→ **ФРАГМЕНТ ТЕКСТА**
- - -

Председатель Регионального духовного управления мусульман Самарской области ЦДУМ России Талип Яруллин в интервью «Миллиард.Татар» высказался об инициативе Узбекистана по установке памятника Тамерлану на территории области, рассказал о том, как работают мечети в условиях пандемии, а также прокомментировал ситуацию вокруг «закрытия мечети» в Сызрани.
«В ситуации с мечетью в Сызрани местным мусульманам нужно было работать, а не просто разглагольствовать»
— Талип хазрат, почему ситуация с мечетью в Сызрани дошла до такого обострения? И какова все-таки дальнейшая судьба здания?
— На прошлой неделе (интервью записывалось 27 декабря 2021 года, — прим. ред.) мы были в Сызрани, собирались со многими людьми, в том числе и с главой [городской администрации]. Этот вопрос стоит уже давно. Там земля не была оформлена — по бумагам жилая застройка, а на деле культовое здание. То есть они построили мечеть, но не привели статус земельного участка в соответствие с законодательством.
Там, к слову, в точно такой же ситуации оказалась и одна церковь. Им было вынесено предписание, требующее устранения ряда недостатков, и в случае его неисполнения представители власти должны были бы снести храм. И христиане выполнили все условия. А наши начали затягивать, жаловаться, куда-то обращаться, в интернет писать, что «мечеть ломают». В итоге все это получило широкую огласку. Хотя просто нужно было этим заниматься, работать, а не просто разглагольствовать. Законодательство оно и есть законодательство. Если есть нарушения, их надо устранять. И все это устранимо, просто нужно этим заниматься.
Если, например, в мечеть приходит Госпожнадзор и выявляет, что в здании чего-то не хватает, скажем, пожарной сигнализации, мы же не кричим, что мечеть закрывают или препятствуют ее работе. Хотя по закону контрольные органы должны вынести постановление о прекращении ее деятельности, например, на 90 дней. И что, разве здесь есть повод кричать, что мечеть закрывают?
С мечетью в Сызрани такая же ситуация. Глава сказал нам, что ломать ее, конечно, никто не собирается, это ведь нонсенс – уничтожение мечети. Просто необходимо привести эти бумаги в соответствие с законодательством.
— И что с этим на сегодняшний день?
— Насколько я знаю, должен был состояться арбитражный суд. Если бы были какие-то результаты или решения, мне бы уже сообщили. Думаю, будет решение не о сносе мечети, а о необходимости приведения документов в порядок.
«Я не против памятника Тамерлану или кому-то еще. Я противник статуй»
— Перейдем к инициативе Узбекистана по установке памятника Тамерлану. Как вы думаете, был ли этот исторический деятель мусульманином?
— Я в то время не жил, не могу сказать.
— А о роли Тамерлана в истории мусульманского мира?
— Тоже нет, я не разбираюсь в истории.
— А о фетвах, в которых он упоминается, что-нибудь знаете?
— Нет. Повторюсь, историей я не интересуюсь. То, что я в свое время подписал согласие, или несогласие… Меня как-то спросили, можно ли поставить памятник Тамерлану, я ответил согласием. Ведь почему нет? Если подумать, в Казани стоит памятник Ивану Грозному — его в таком случае тоже надо сносить? Он ведь завоевал всю Русь, крестил и убивал мусульман. Почему он стоит в Казани?

- - -

→ **ИСХОДНЫЕ ДАННЫЕ**
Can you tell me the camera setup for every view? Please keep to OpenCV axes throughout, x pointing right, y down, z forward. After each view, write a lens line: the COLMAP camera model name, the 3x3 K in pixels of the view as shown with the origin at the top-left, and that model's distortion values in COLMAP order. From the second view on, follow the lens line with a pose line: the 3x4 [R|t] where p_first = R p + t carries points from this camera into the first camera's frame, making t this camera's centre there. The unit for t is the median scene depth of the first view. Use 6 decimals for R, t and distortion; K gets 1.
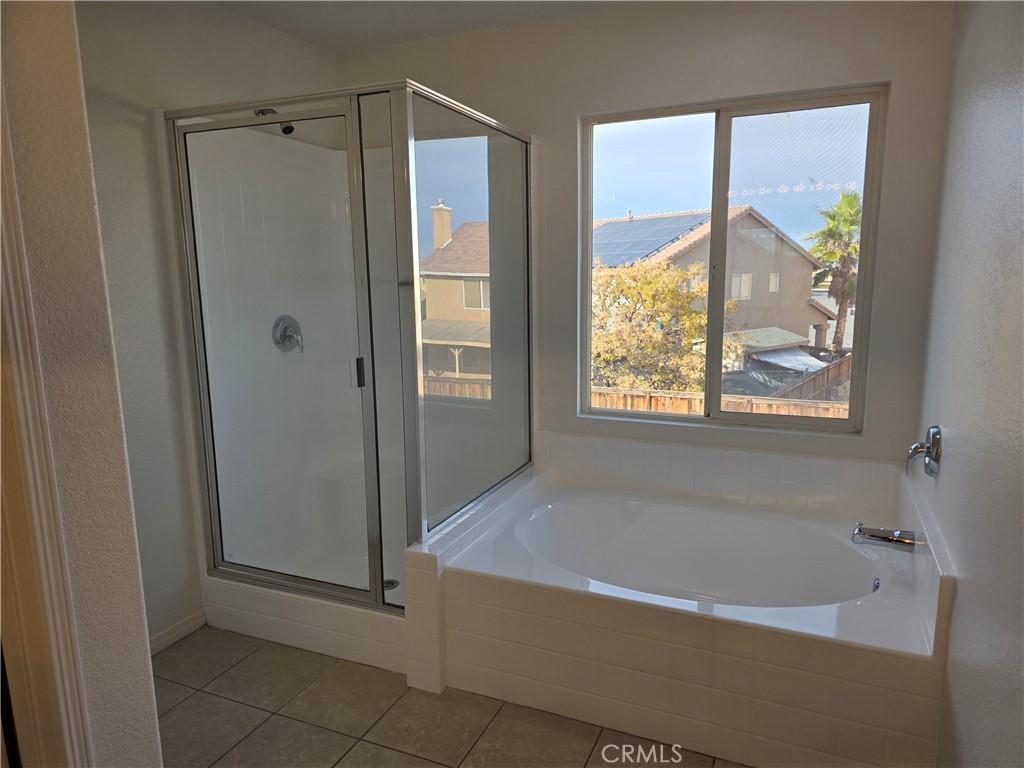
lens RADIAL K [[685.0, 0, 515.8], [0, 685.0, 384.9], [0, 0, 1]] dist [0.065727, -0.056450]
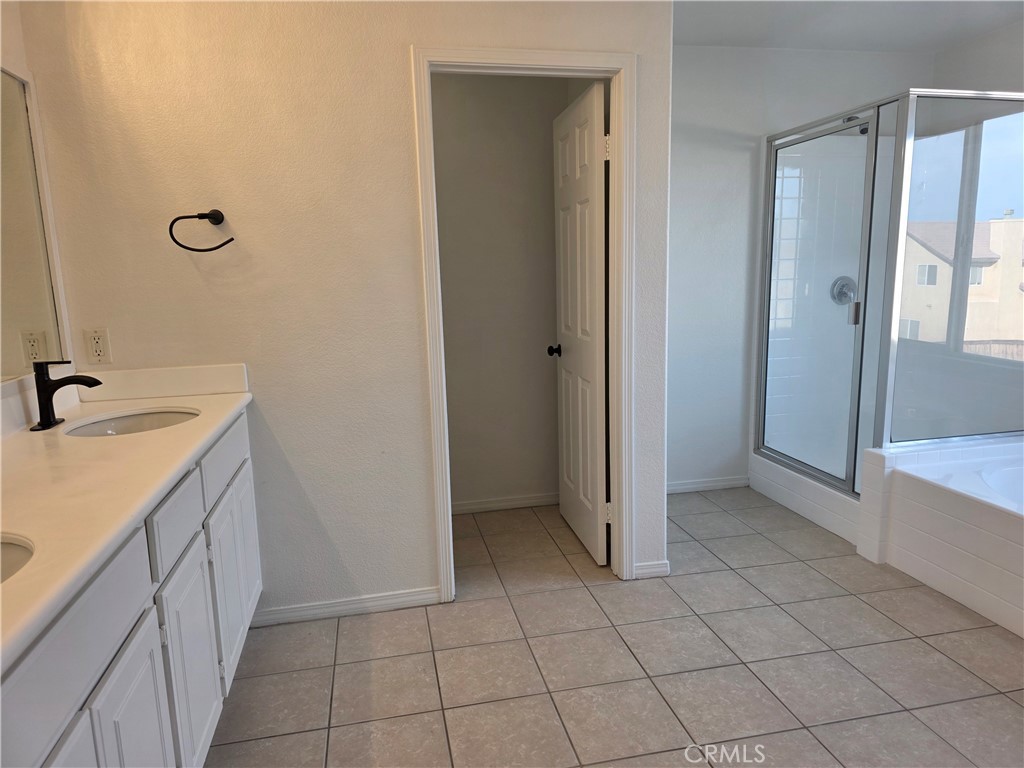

- - -

→ **ЧТО НУЖНО СДЕЛАТЬ**
Продолжите интервью о мечети в Сызрани и памятнике Тамерлану сразу после последнего приведенного предложения. Данные — отдельный материал, с интервью они не связаны.

→ **ОЖИДАЕМЫЙ РЕЗУЛЬТАТ**
— То есть вы не против памятника Тамерлану?
— Я не против памятника Тамерлану или кому-то еще. Я противник статуй, поскольку это идолопоклонничество. Люди будут туда приходить, возлагать цветы, делать дога. Я против этого.
«В связи с пандемией проповеди читаем в основном на русском»
— Во многих городах России мечети становятся своеобразными татарскими центрами — основную часть прихожан составляют татары, там ведутся курсы татарского языка. В мечетях Самарской области преподается татарский?
— У нас есть общеобразовательная школа с изучением татарского языка, многие прихожане являются родителями ее учеников. А при мечетях мы такого не организовываем. У нас есть большой микрорайон, где проживает много татар, и там открыты курсы по изучению татарского языка.
— На каком языке читаются проповеди?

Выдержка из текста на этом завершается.